» **AIM OF THE EXERCISE**:
Every line of the data below that holds the string "down" needs to be reported.

Start of RECORDS PROVIDED

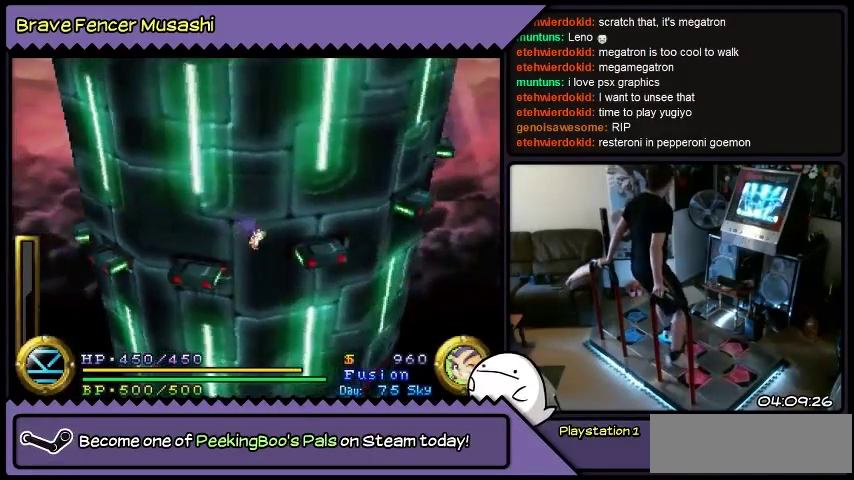
Gameplay with a controller (PlayStation layout); each line is a JSON object with the inputs held at the frame after it. "events" lists button and stick changes between this image and that frame as [ms after this image, input, new state], when the widget could be followed in between. Not read: CIRCLE CROSS L1 L2 L3 R1 R2 R3 SELECT SQUARE START TRIANGLE keyboard_mouse.
{"buttons": ["DPAD_RIGHT"], "events": []}
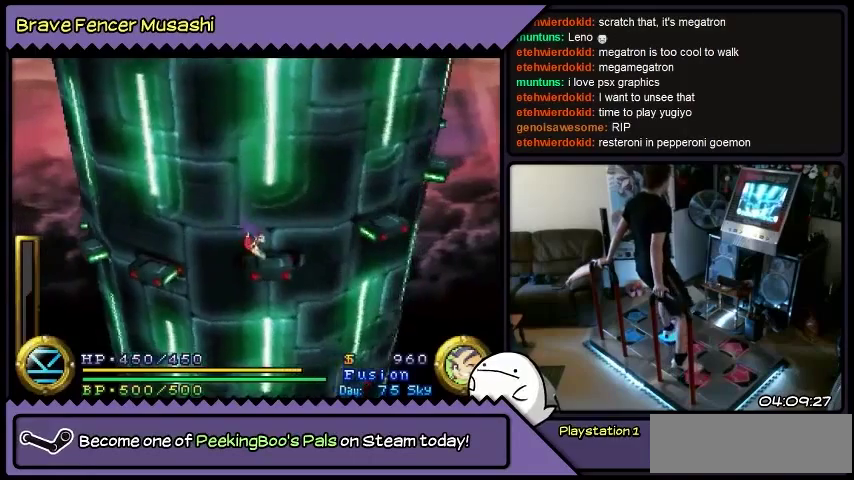
{"buttons": ["DPAD_UP"], "events": [[234, "DPAD_RIGHT", "up"], [367, "DPAD_UP", "down"]]}
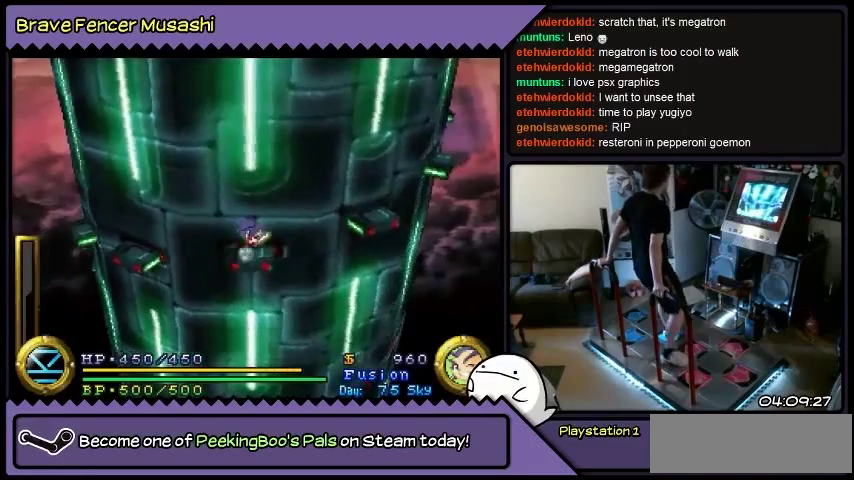
{"buttons": [], "events": [[100, "DPAD_UP", "up"]]}
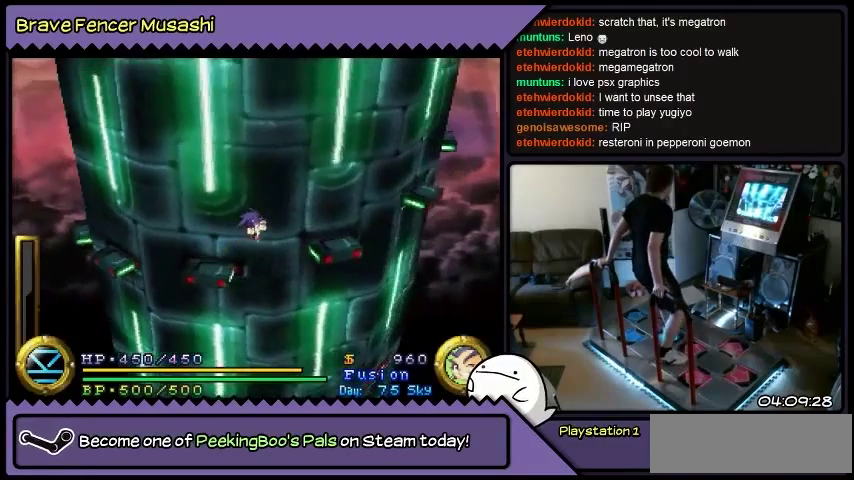
{"buttons": [], "events": []}
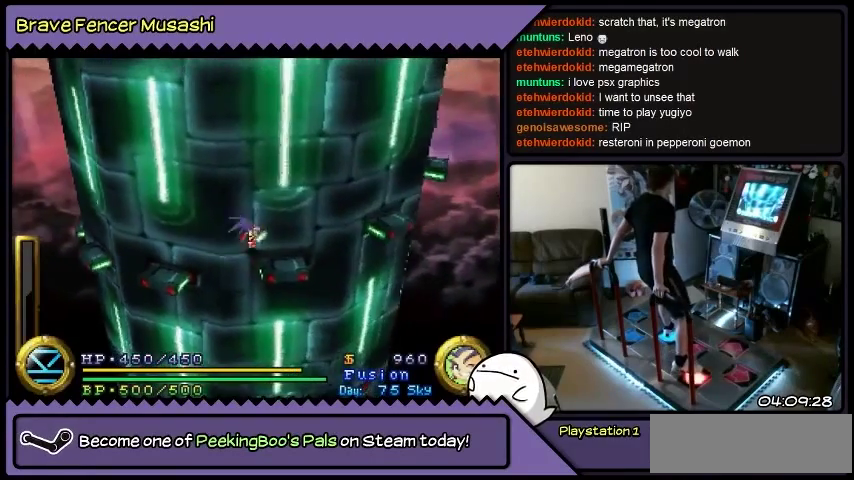
{"buttons": [], "events": []}
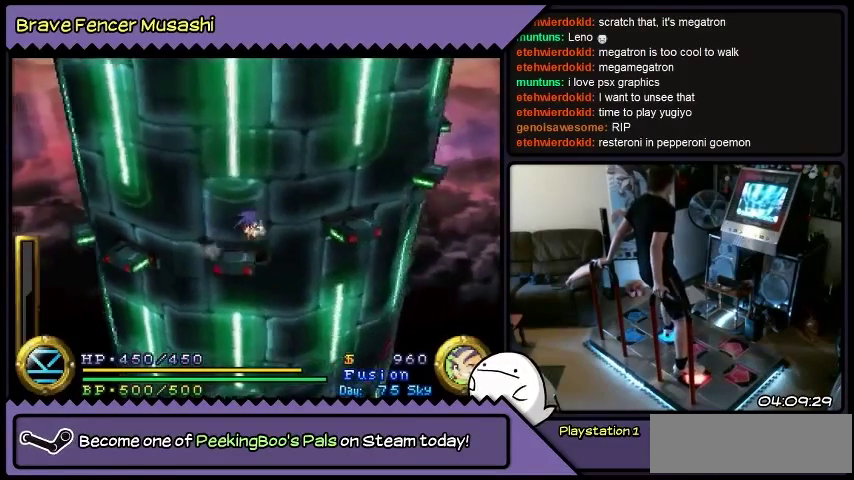
{"buttons": [], "events": []}
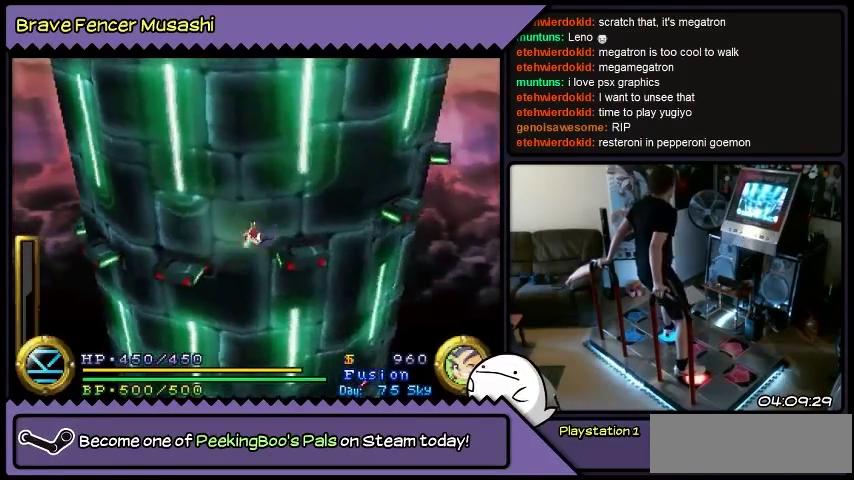
{"buttons": [], "events": [[467, "DPAD_RIGHT", "down"], [500, "DPAD_RIGHT", "up"]]}
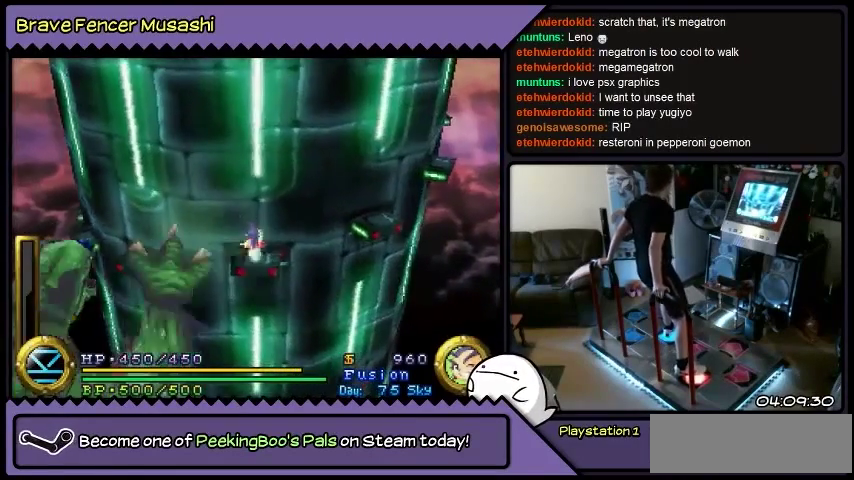
{"buttons": ["DPAD_RIGHT"], "events": [[167, "DPAD_UP", "down"], [234, "DPAD_UP", "up"], [367, "DPAD_RIGHT", "down"]]}
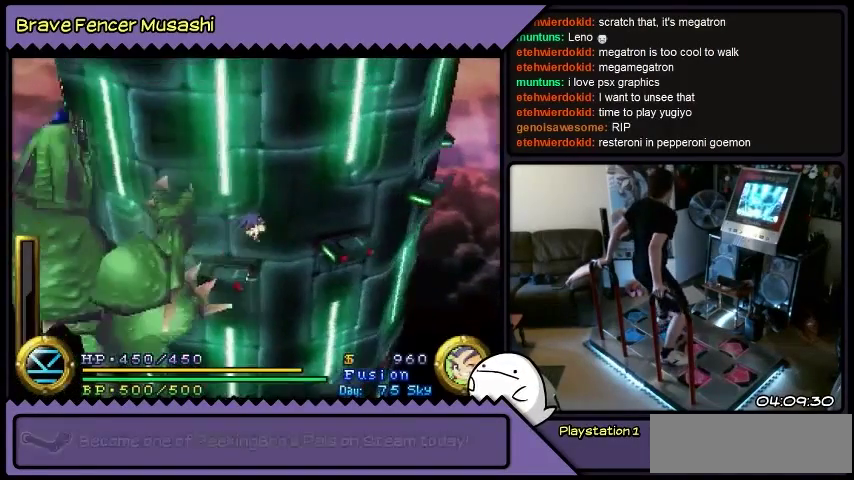
{"buttons": ["DPAD_RIGHT"], "events": []}
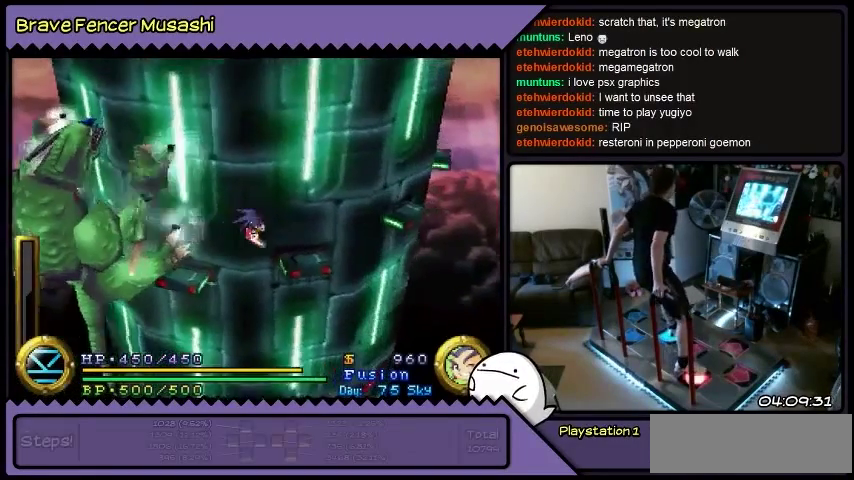
{"buttons": ["DPAD_RIGHT"], "events": []}
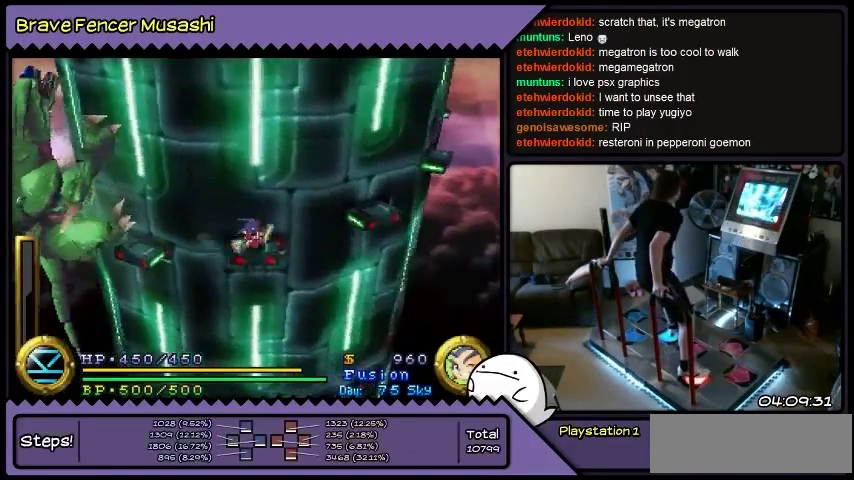
{"buttons": ["DPAD_RIGHT"], "events": []}
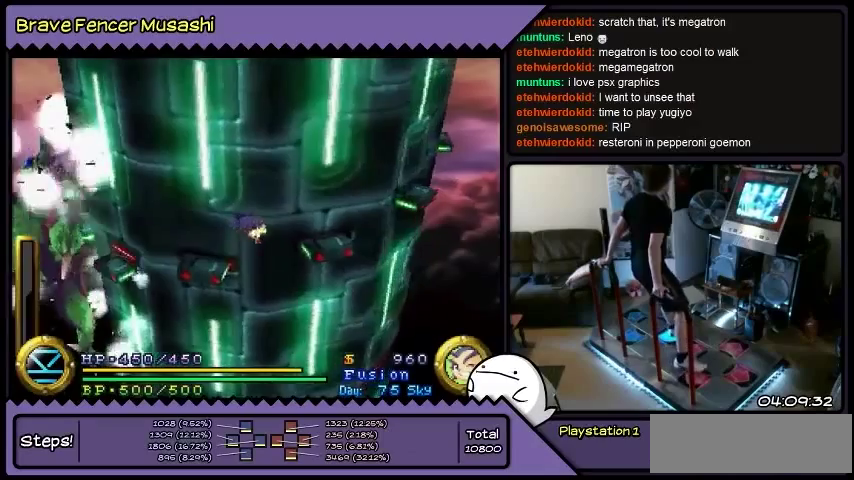
{"buttons": ["DPAD_RIGHT"], "events": []}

End of RECORDS PROVIDED

» **YOUR RESPONSE**:
{"buttons": ["DPAD_UP"], "events": [[234, "DPAD_RIGHT", "up"], [367, "DPAD_UP", "down"]]}
{"buttons": [], "events": [[467, "DPAD_RIGHT", "down"], [500, "DPAD_RIGHT", "up"]]}
{"buttons": ["DPAD_RIGHT"], "events": [[167, "DPAD_UP", "down"], [234, "DPAD_UP", "up"], [367, "DPAD_RIGHT", "down"]]}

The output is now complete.